-- Document extract --
****************************************

In the only image known to exist of Davy Brown, a tintype, he sits crossed legged on an upholstered chair in front of what appears to be some sort of backdrop resembling rolling hills or a seascape. It is a formal posed picture. He is wearing a dark jacket, scuffed up boots and heavy-clothed pants turned up at the cuffs a good four inches. He is resting his hands together on his lap with clenched fists, as if handcuffed, and the corners of his mouth are turned down slightly. The rest of his face below his pursed lips disappears behind a shaggy, ratty looking white beard. He is an old man with pale skin and a long narrow nose. He is said to have had “piercing, ice-blue eyes” and a “rose-pink complexion.” Lying beside him on the plank floor is a dark-colored wide-brimmed hat turned on its side. The image looks like a cross between a portrait and a full body mug shot.
Davy Brown was born in Mount Charles Ireland in 1800, though one pioneer from Santa Maria said he spoke with a Scottish accent. As a young lad he took to the high seas on a British privateer that raided American ships during the War of 1812. After the Americans captured the ship he was aboard, he was taken to Charleston, South Carolina and released into the great American frontier. Davy Brown went west crossing the vast wilderness of an untamed continent.

****************************************

-- What to do --
• a. Condense the paragraph of the Davy Brown passage that begins "Davy Brown was born" into a short bulleted list that keeps its main facts.
• b. According to the Davy Brown passage, what is lying beside him on the plank floor in the tintype?

****************************************

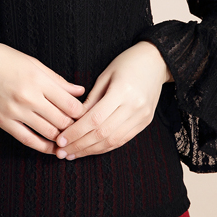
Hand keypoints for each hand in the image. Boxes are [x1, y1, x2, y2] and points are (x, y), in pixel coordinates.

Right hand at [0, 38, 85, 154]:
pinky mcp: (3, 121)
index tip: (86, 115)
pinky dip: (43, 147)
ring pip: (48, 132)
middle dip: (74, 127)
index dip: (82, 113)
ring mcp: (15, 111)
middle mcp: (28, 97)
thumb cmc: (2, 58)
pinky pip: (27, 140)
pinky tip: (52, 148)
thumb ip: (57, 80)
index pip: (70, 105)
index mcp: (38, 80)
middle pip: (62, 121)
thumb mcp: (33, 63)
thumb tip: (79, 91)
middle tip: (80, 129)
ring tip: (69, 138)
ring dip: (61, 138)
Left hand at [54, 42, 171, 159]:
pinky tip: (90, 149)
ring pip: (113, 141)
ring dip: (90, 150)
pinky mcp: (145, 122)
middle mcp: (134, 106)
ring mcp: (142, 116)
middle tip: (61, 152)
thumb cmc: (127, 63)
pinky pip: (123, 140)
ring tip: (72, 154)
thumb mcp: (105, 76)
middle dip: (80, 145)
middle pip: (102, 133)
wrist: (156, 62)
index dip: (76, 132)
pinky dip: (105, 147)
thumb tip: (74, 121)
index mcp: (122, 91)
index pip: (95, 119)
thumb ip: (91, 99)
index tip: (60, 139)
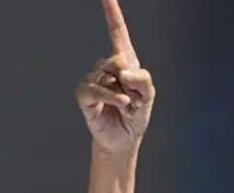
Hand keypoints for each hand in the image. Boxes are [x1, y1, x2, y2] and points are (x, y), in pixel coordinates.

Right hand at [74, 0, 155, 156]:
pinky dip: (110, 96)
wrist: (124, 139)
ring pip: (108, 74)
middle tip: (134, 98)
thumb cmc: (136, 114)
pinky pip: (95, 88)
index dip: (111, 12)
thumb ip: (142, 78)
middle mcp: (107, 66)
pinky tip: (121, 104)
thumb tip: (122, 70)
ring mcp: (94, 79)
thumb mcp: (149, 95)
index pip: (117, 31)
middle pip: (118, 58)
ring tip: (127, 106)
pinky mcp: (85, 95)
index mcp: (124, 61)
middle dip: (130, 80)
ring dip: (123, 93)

****************************************

-- Results by task --
• a.
- Born in Mount Charles, Ireland, in 1800, though a pioneer from Santa Maria said he spoke with a Scottish accent.
- As a young man, sailed on a British privateer that raided American ships in the War of 1812.
- After the Americans captured his ship, he was taken to Charleston, South Carolina, and released.
- Went west across the untamed continent.

• b. A dark-colored, wide-brimmed hat turned on its side.